MARSHALL, THURGOOD 1908-1993
DIRECTOR OF LEGAL DEFENSE AND EDUCATIONAL FUND OF NAACP (1939-1961); ASSOCIATE JUSTICE OF THE SUPREME COURT (1967-1991)
Championing Civil Rights
Marshall's years at the NAACP were spent representing people who had been denied their legal rights because of their race. He won twenty-nine of the thirty-two civil rights cases he brought before the Supreme Court including the 1950 Sweatt v. Painter which set the ground for Brown.
In the National Spotlight
Marshall's most notable case, Brown v.
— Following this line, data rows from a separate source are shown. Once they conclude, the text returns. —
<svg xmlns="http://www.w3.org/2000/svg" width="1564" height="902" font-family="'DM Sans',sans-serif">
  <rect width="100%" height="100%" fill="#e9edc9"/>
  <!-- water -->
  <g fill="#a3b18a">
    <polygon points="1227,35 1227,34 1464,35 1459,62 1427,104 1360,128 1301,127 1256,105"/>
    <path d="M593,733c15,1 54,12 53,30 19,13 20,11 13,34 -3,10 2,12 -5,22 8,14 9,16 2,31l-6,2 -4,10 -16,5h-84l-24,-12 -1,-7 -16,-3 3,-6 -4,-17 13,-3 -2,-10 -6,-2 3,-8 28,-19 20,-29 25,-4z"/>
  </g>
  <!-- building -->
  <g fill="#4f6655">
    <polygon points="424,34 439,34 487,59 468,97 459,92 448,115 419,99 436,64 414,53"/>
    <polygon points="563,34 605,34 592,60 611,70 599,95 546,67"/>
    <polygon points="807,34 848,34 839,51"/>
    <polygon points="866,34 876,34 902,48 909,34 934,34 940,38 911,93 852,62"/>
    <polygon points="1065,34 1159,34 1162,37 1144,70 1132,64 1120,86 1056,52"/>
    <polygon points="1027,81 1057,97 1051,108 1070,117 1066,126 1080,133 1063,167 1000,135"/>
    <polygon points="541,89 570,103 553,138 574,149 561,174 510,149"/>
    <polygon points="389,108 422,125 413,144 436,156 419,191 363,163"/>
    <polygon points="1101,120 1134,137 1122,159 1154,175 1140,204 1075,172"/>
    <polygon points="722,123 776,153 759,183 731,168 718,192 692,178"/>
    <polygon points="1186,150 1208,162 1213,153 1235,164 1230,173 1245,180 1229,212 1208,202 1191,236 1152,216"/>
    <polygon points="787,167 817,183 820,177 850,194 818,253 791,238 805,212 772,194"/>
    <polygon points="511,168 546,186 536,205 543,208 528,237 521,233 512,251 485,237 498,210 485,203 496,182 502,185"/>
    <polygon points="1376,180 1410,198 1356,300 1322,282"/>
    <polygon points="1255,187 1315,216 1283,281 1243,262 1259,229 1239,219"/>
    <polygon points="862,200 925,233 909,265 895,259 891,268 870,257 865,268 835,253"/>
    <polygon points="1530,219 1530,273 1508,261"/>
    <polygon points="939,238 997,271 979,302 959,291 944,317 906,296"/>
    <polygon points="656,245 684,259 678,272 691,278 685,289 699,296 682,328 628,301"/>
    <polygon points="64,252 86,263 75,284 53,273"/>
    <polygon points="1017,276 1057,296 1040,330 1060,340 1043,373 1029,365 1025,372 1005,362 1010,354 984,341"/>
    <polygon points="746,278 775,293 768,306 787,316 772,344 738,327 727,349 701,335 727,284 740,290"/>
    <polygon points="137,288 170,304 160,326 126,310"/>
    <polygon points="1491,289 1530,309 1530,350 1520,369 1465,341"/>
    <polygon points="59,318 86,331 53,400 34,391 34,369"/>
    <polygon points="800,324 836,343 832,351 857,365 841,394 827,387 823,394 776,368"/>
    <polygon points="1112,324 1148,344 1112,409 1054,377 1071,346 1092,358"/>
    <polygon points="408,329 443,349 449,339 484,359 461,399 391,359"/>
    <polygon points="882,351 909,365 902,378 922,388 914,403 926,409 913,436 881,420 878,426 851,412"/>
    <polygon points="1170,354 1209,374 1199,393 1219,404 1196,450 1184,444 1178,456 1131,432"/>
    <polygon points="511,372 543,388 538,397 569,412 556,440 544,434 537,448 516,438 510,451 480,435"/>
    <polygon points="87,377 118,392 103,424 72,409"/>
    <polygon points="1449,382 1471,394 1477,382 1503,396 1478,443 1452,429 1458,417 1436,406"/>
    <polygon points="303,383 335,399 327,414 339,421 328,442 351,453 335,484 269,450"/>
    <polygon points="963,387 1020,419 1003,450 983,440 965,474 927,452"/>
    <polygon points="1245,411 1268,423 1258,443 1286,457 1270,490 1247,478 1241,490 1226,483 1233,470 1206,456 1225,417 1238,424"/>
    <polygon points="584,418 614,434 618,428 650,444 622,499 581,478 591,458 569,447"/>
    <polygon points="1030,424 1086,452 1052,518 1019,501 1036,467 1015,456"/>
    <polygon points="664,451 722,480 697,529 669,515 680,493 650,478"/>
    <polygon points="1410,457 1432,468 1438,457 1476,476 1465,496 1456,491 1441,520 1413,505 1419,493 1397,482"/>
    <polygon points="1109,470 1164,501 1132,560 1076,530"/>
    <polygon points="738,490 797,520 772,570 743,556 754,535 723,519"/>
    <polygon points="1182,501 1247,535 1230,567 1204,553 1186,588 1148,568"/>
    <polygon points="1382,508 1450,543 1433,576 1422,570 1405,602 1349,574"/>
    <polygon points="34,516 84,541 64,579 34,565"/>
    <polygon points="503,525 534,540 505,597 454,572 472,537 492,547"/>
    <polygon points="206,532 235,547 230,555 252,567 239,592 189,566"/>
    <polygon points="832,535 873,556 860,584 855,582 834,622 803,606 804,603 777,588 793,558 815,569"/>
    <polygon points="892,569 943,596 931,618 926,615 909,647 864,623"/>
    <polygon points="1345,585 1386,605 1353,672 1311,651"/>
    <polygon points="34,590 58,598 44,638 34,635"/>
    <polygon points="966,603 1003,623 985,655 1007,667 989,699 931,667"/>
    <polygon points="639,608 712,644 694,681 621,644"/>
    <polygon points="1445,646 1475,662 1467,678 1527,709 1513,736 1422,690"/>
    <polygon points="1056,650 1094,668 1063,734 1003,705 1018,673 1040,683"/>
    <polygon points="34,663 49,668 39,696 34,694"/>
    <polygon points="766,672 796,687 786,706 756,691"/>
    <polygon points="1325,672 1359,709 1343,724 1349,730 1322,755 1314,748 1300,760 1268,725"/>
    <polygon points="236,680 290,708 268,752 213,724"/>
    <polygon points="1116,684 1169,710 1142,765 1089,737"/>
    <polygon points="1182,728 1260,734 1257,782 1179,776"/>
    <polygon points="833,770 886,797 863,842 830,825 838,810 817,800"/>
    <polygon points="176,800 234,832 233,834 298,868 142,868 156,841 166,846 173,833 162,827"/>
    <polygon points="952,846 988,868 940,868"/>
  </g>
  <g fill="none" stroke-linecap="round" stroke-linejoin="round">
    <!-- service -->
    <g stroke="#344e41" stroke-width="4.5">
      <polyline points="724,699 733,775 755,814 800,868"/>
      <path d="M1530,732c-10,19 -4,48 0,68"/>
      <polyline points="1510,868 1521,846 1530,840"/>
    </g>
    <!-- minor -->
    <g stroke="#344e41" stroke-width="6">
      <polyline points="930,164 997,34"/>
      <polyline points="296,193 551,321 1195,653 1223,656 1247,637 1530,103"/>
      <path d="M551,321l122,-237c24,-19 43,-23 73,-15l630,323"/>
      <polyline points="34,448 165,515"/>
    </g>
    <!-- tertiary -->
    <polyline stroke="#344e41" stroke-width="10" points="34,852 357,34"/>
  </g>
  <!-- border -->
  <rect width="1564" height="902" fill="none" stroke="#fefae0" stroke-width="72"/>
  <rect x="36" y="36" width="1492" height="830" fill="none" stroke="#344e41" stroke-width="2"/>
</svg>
Board of Education of Topeka, Kansas, put segregation squarely before the nation in 1954. He argued, along with George Hayes and James Nabrit, Jr., that the separated schools for black and white children were not equal and black students were being denied the equal protection under the law guaranteed by the Fourteenth Amendment.
Supreme Court Justice
His appointment to the Supreme Court by President Lyndon B. Johnson in 1967 made him the first black to sit on the court. He was a respected justice throughout his term on the court, which ended with his retirement in 1992.
Source:
Carl Thomas Rowan, Dream Makers, Dream Breakers: The World of Justice Thurgood Marshall (Boston: Little, Brown: 1993).